• Records shown

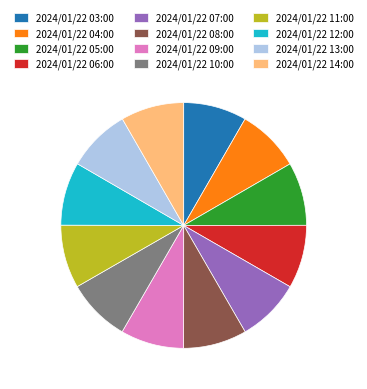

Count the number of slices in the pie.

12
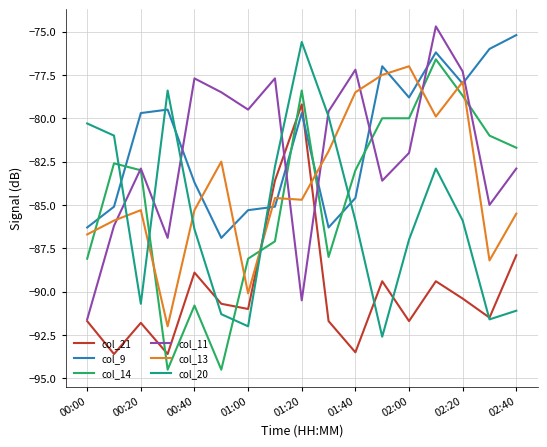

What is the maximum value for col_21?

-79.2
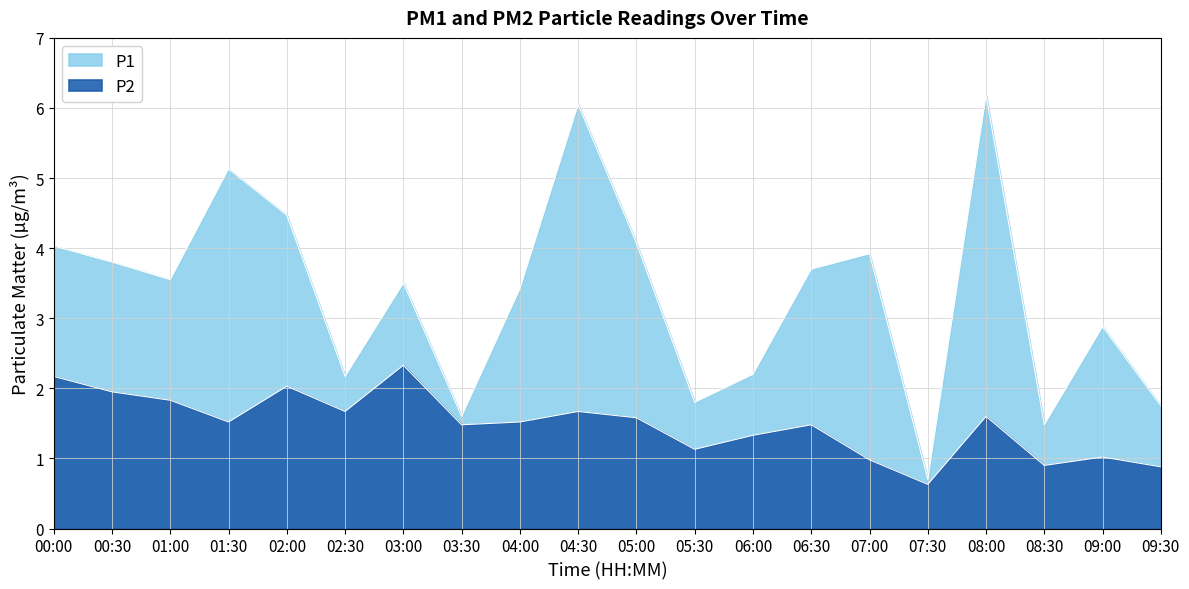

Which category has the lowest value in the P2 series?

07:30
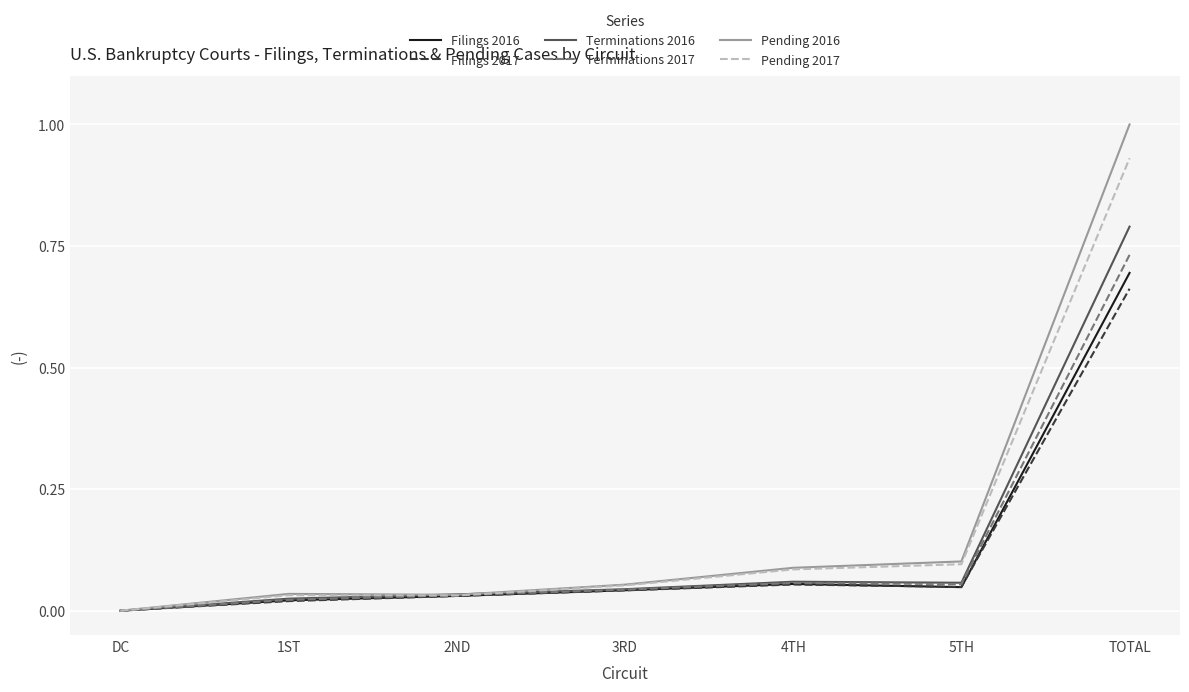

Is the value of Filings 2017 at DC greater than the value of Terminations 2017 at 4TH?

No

• Task details
Reproduce every line of the material above verbatim, leaving out the pictures.

• Task response
Count the number of slices in the pie.

12

What is the maximum value for col_21?

-79.2

Which category has the lowest value in the P2 series?

07:30

Is the value of Filings 2017 at DC greater than the value of Terminations 2017 at 4TH?

No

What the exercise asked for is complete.